Data section >>
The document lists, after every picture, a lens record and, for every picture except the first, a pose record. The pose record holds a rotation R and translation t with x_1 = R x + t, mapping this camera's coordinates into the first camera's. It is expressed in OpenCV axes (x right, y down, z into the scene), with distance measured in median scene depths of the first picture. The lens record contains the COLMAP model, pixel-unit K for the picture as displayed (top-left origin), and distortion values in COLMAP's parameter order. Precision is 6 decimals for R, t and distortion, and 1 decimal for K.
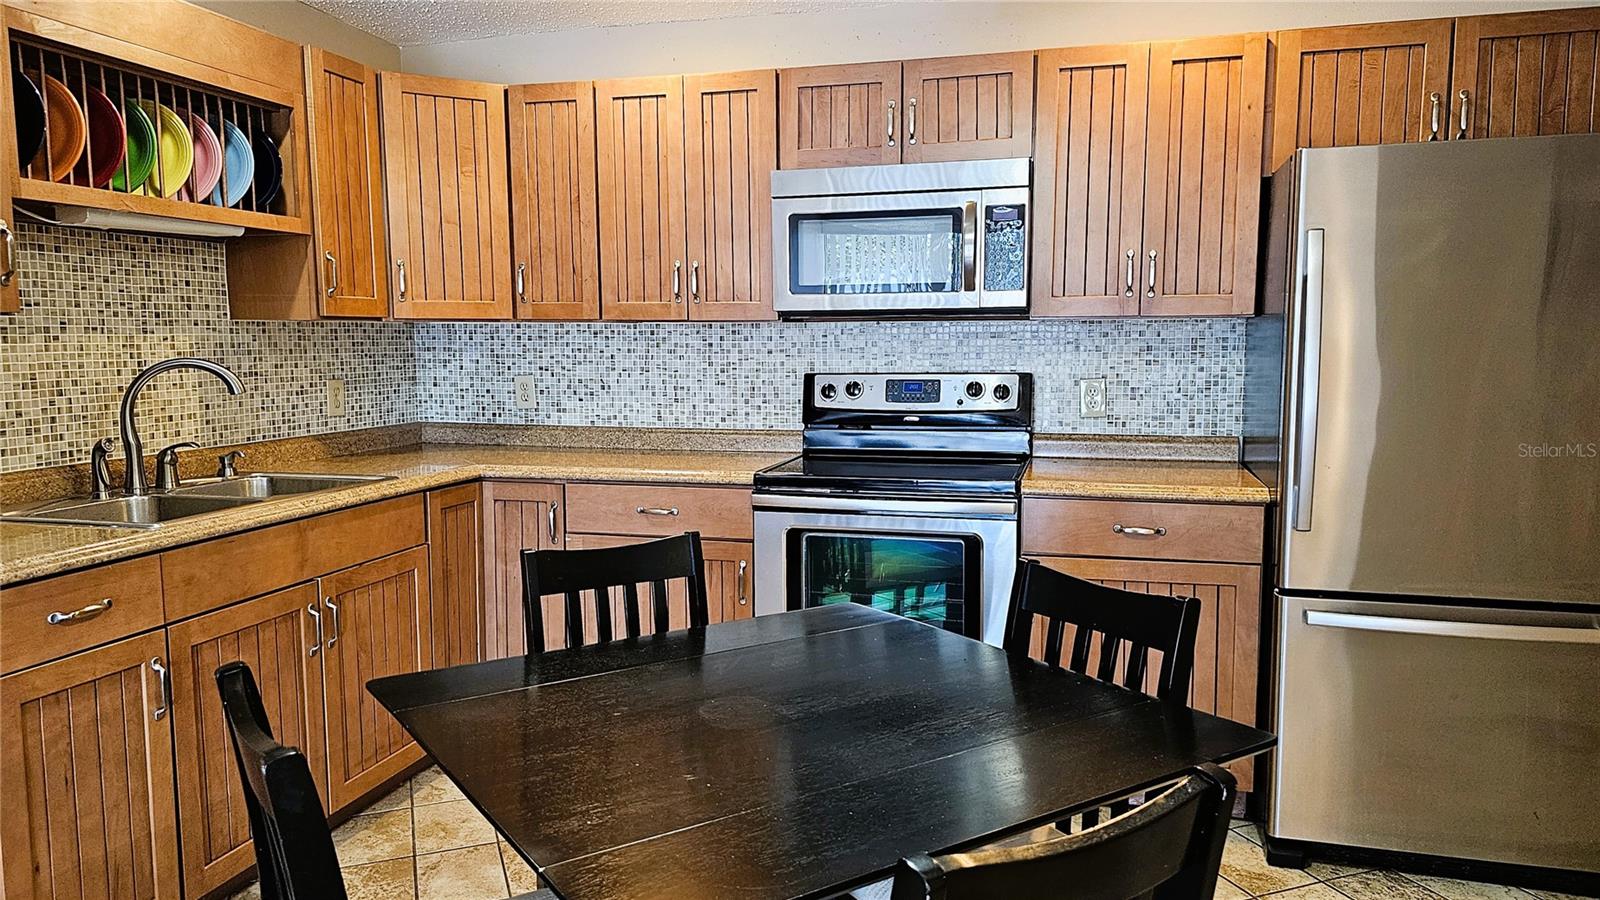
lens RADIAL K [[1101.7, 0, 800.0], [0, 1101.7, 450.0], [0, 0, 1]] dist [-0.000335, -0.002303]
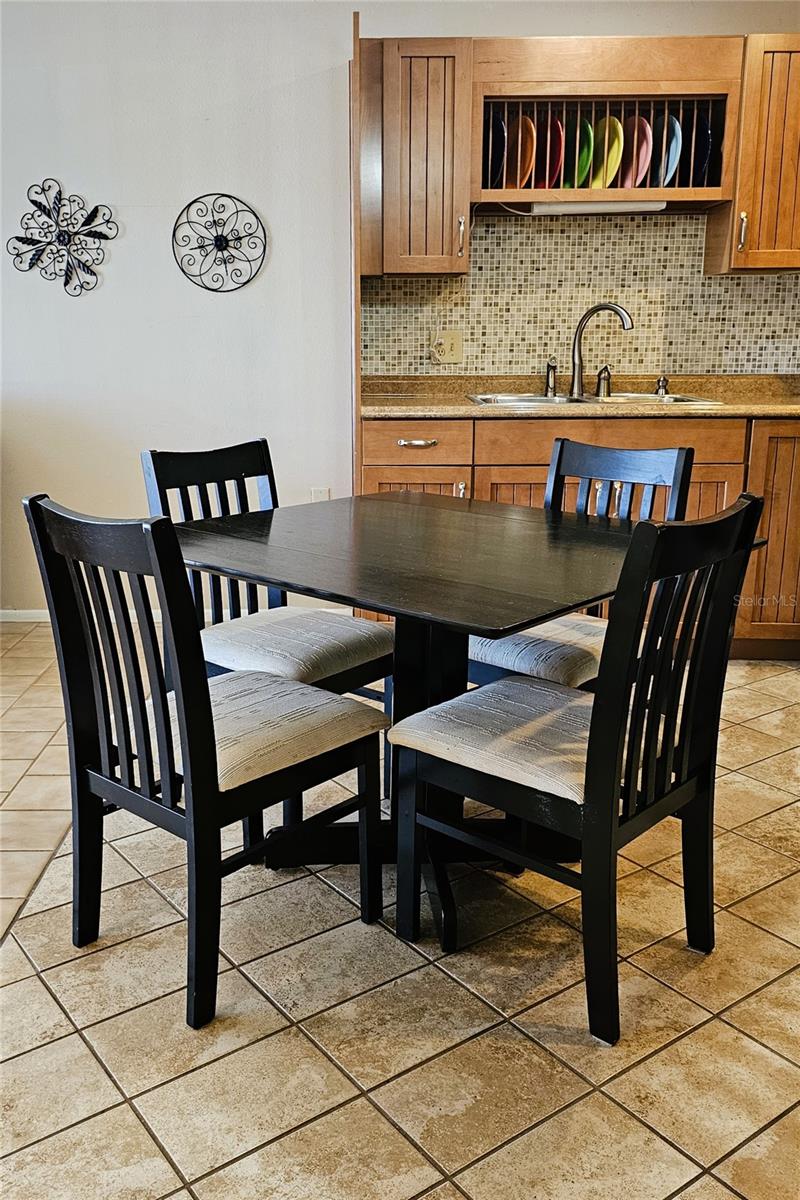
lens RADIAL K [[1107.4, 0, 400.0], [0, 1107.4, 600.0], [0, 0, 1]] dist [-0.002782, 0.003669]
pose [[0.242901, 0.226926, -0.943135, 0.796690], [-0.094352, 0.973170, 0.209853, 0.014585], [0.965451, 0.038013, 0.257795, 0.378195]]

Activity >> Locate each line of the material above that contains the word "pose", and reproduce those lines in full.

Exercise output >>
The document lists, after every picture, a lens record and, for every picture except the first, a pose record. The pose record holds a rotation R and translation t with x_1 = R x + t, mapping this camera's coordinates into the first camera's. It is expressed in OpenCV axes (x right, y down, z into the scene), with distance measured in median scene depths of the first picture. The lens record contains the COLMAP model, pixel-unit K for the picture as displayed (top-left origin), and distortion values in COLMAP's parameter order. Precision is 6 decimals for R, t and distortion, and 1 decimal for K.
pose [[0.242901, 0.226926, -0.943135, 0.796690], [-0.094352, 0.973170, 0.209853, 0.014585], [0.965451, 0.038013, 0.257795, 0.378195]]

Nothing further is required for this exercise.